La Financière Sun Life (FSL) annonce la conclusion d’une entente à l’amiable dans le cadre de l’action collective autorisée en 2013 en Ontario par les détenteurs de quatre produits d’assurance vie universelle souscrits auprès de La Métropolitaine, compagnie d’assurance vie entre 1985 et 1998.

L’entente de principe doit être approuvée par la Cour supérieure de justice de l’Ontario. La FSL avait hérité de ces contrats dans le cadre d’acquisitions passées faites au Canada. En annonçant le règlement de principe en fin de journée, le 30 avril, Sun Life rappelle que le litige ne concerne aucun contrat ou produit vendu par la FSL.

Le litige portait sur l’interprétation du libellé des anciens contrats de La Métropolitaine, et cette société a déjà accordé une indemnité à l’acquéreur, la société Mutual Life (devenue Clarica par la suite) en lien avec ces contrats.

À la suite de la fusion avec Clarica en 2002, ces contrats sont désormais sous la responsabilité de la FSL. Le nom de Clarica a été définitivement abandonné au premier trimestre de 2008.

« Par conséquent, si le tribunal approuve le règlement, la Sun Life demandera réparation intégrale auprès de La Métropolitaine en vertu de l’indemnité », indique la FSL dans son communiqué.

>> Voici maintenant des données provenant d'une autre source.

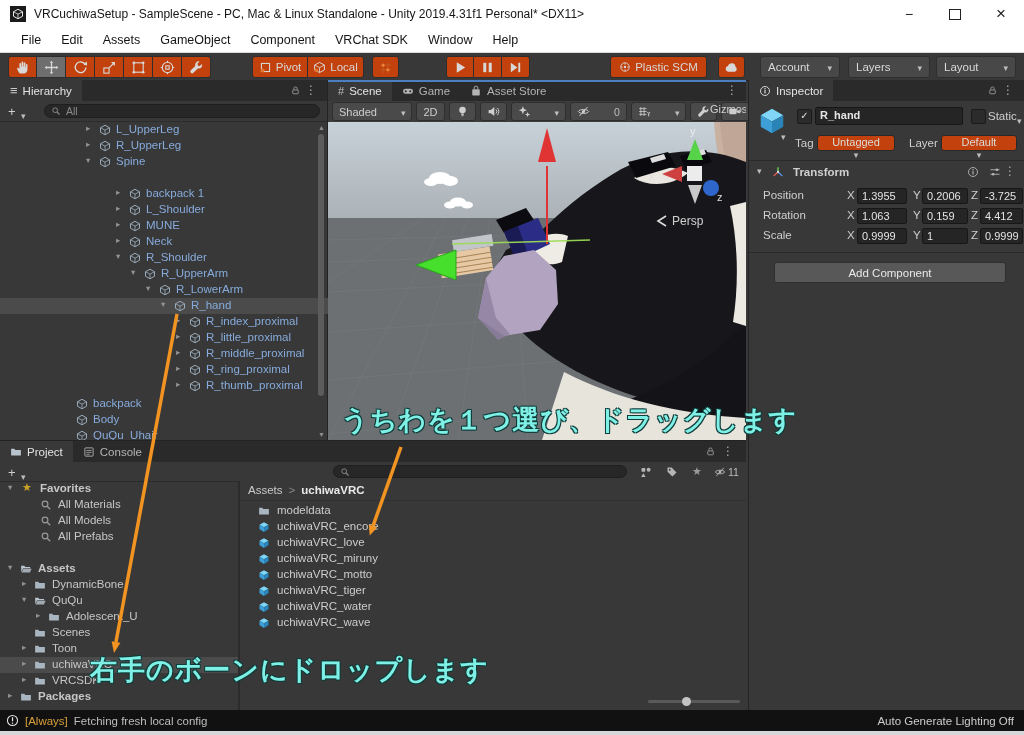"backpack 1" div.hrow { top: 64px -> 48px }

Si le règlement et l’avis destiné aux membres de l’action collective sont approuvés, Sun Life fournirait jusqu’à 213,5 millions de dollars (M$) en valeur de règlement aux titulaires de contrats admissibles.

« Cela devrait se traduire par une charge d’environ 145 M$ pesant sur le bénéfice net déclaré du premier trimestre de 2026 », précise la FSL.

Dans la dépêche publiée le 14 mai 2013, le Portail de l’assurance rapportait que le cabinet d’avocats portant l’action collective réclamait 2,5 milliards de dollars (G$) à la FSL, dont 500 M$ en dommages exemplaires.

La note aux états financiers

Dans les états consolidés annuels au 31 décembre 2025, la société fournissait plus de détails sur les deux actions collectives intentées contre la FSL relativement aux pratiques de vente liées à des contrats individuels émis par La Métropolitaine. « Ces contrats avaient été pris en charge par Clarica lorsque celle-ci a acquis la majorité des activités canadiennes de La Métropolitaine en 1998. »

Une autre collective avait été déposée en Colombie-Britannique. Elle a été annulée sur entente des parties.

En Ontario, l’action collective a été déposée en 2010. Elle était portée par le cabinet d’avocats Kim, Orr au nom du demandeur Joseph Kang. La demande d’autorisation a d’abord été refusée en grande partie par le tribunal le 27 octobre 2011. Quatre causes d’action ont été rejetées et, pour deux autres motifs, le tribunal estimait que la preuve était insuffisante pour accorder l’autorisation.

Le 25 février 2013, la Cour d’appel de l’Ontario a infirmé partiellement le jugement de première instance et a rétabli trois des quatre causes d’action des requérants. Depuis, plusieurs décisions d’ordre procédural ont été rendues. Le recours est désormais porté par le demandeur Eldon Fehr et les litiges d’autres requérants ont été réunis dans une seule action collective.

Les quatre produits vendus par La Métropolitaine étaient commercialisés sous les noms Intérêt Plus, Universelle Plus, Universelle FlexiPlus et Universelle Optimet. De fausses représentations auraient été faites par les agents concernant le caractère permanent du produit, alors que la couverture prenait fin au 90e anniversaire, de même que le montant limite de la prime.